*Exercise instructions:* Please put every line of the items below into a JSON list of strings, one string per line, leaving out blank lines and the picture lines.

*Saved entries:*
--

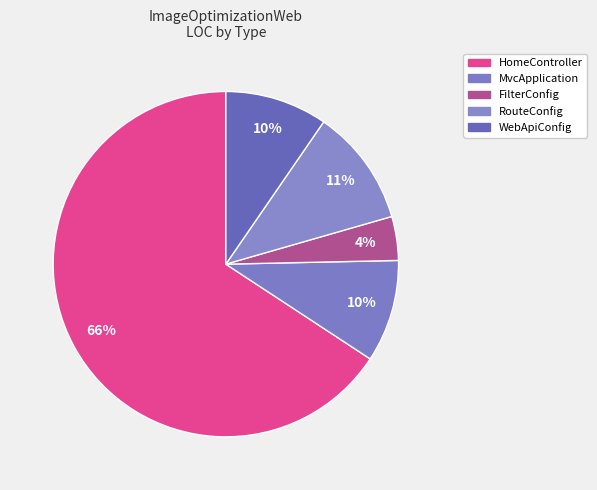

What is the change in value from MvcApplication to RouteConfig?

+1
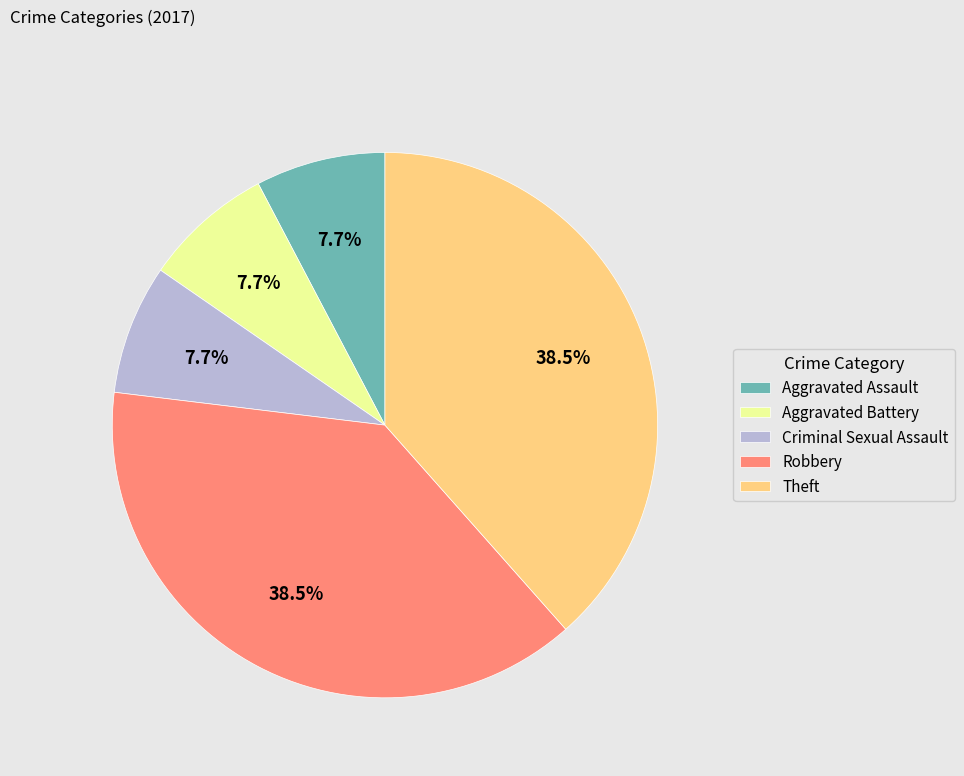

Is Aggravated Battery the majority of the pie?

No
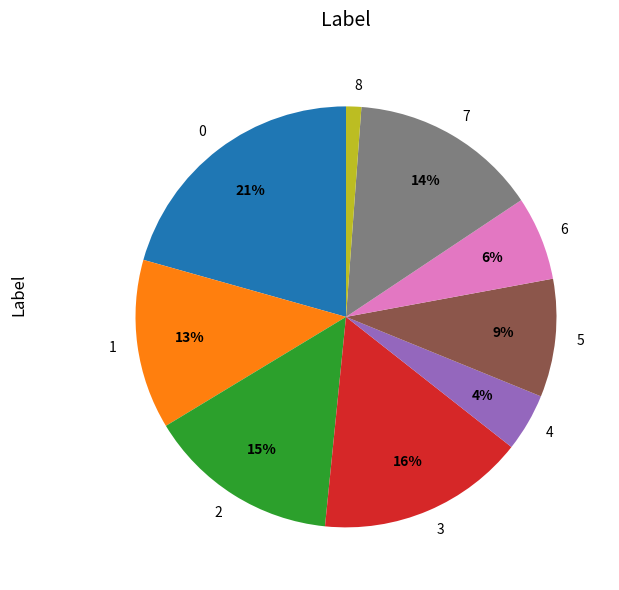

To the nearest percent, what percentage of the pie is 3?

16%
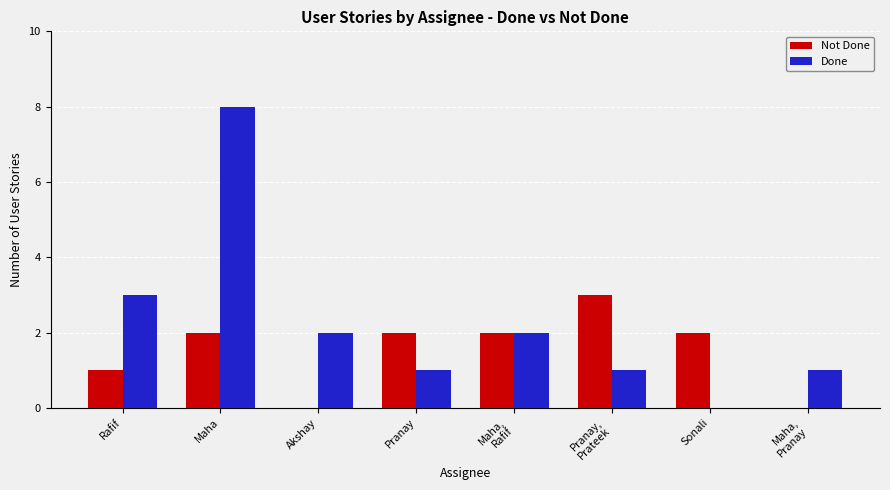

Is it true that Done equals 2 at Akshay?

True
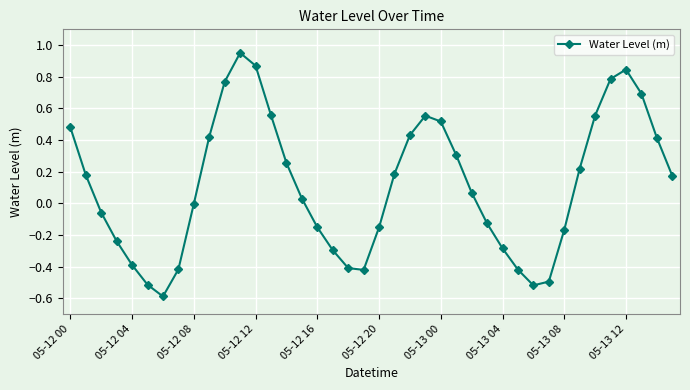

What is the sum of all values?

4.6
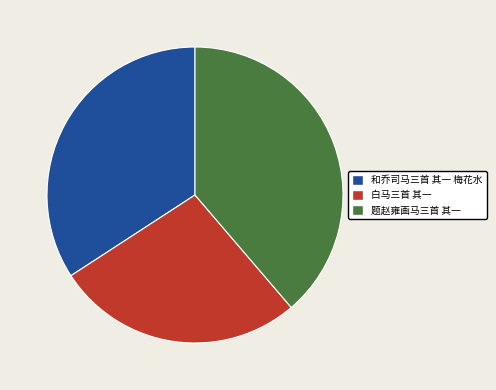

How many segments does this pie chart have?

3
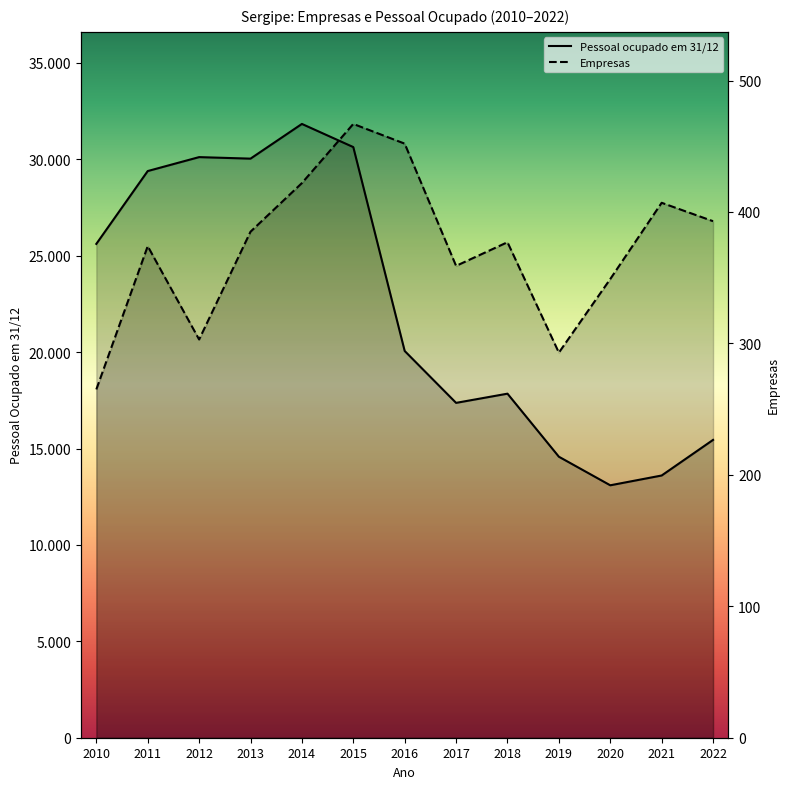

What is the minimum value shown in the chart?

265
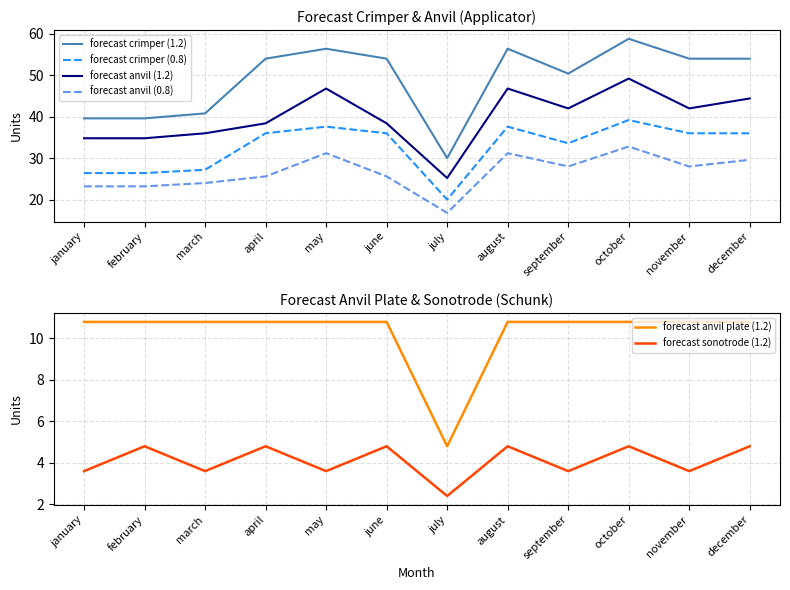

What is the label of the 4th point from the left?

april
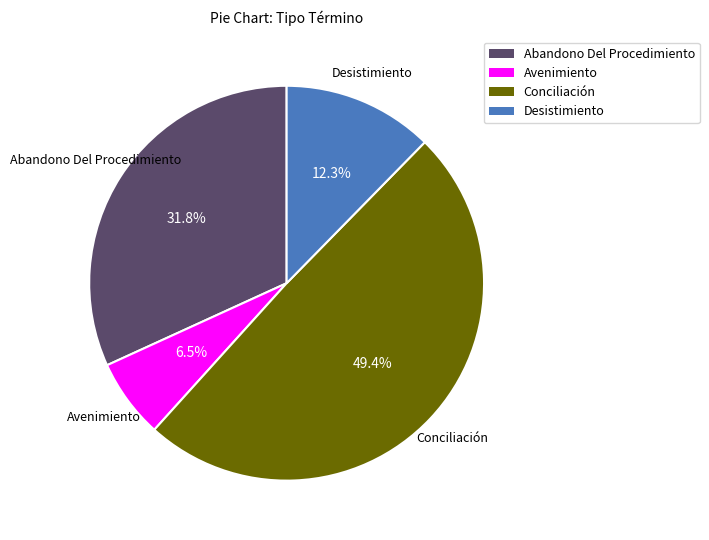

To the nearest percent, what percentage of the pie is Abandono Del Procedimiento?

32%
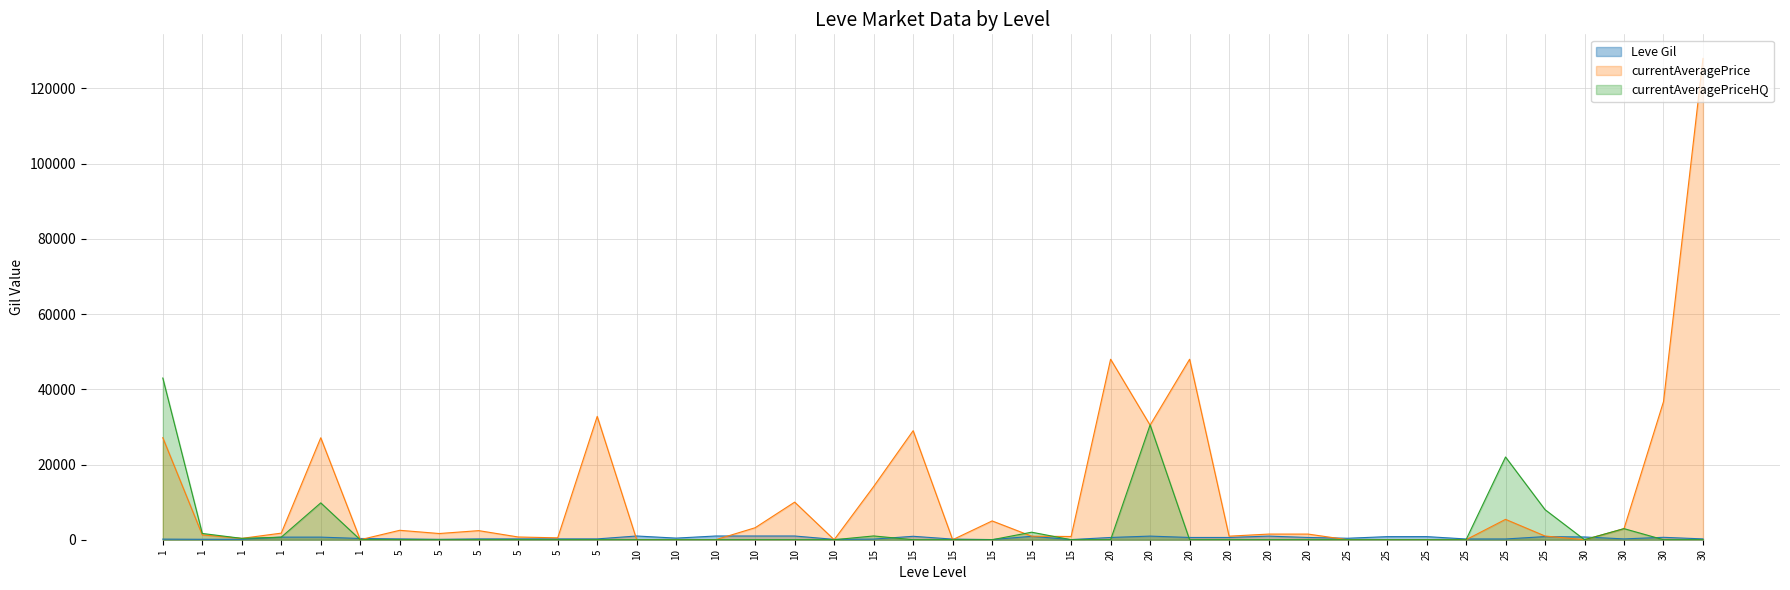

At how many categories does at least one series exceed 18721?

10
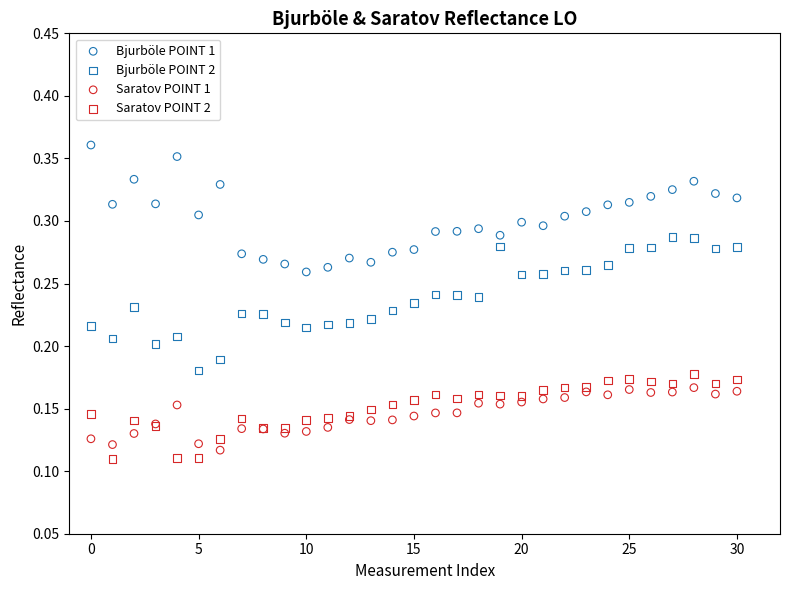

Which series contains the highest Y value?

Bjurböle POINT 1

--

*Final answer:*
[
  "What is the change in value from MvcApplication to RouteConfig?",
  "+1",
  "Is Aggravated Battery the majority of the pie?",
  "No",
  "To the nearest percent, what percentage of the pie is 3?",
  "16%",
  "Is it true that Done equals 2 at Akshay?",
  "True",
  "What is the sum of all values?",
  "4.6",
  "How many segments does this pie chart have?",
  "3",
  "What is the minimum value shown in the chart?",
  "265",
  "What is the label of the 4th point from the left?",
  "april",
  "To the nearest percent, what percentage of the pie is Abandono Del Procedimiento?",
  "32%",
  "At how many categories does at least one series exceed 18721?",
  "10",
  "Which series contains the highest Y value?",
  "Bjurböle POINT 1"
]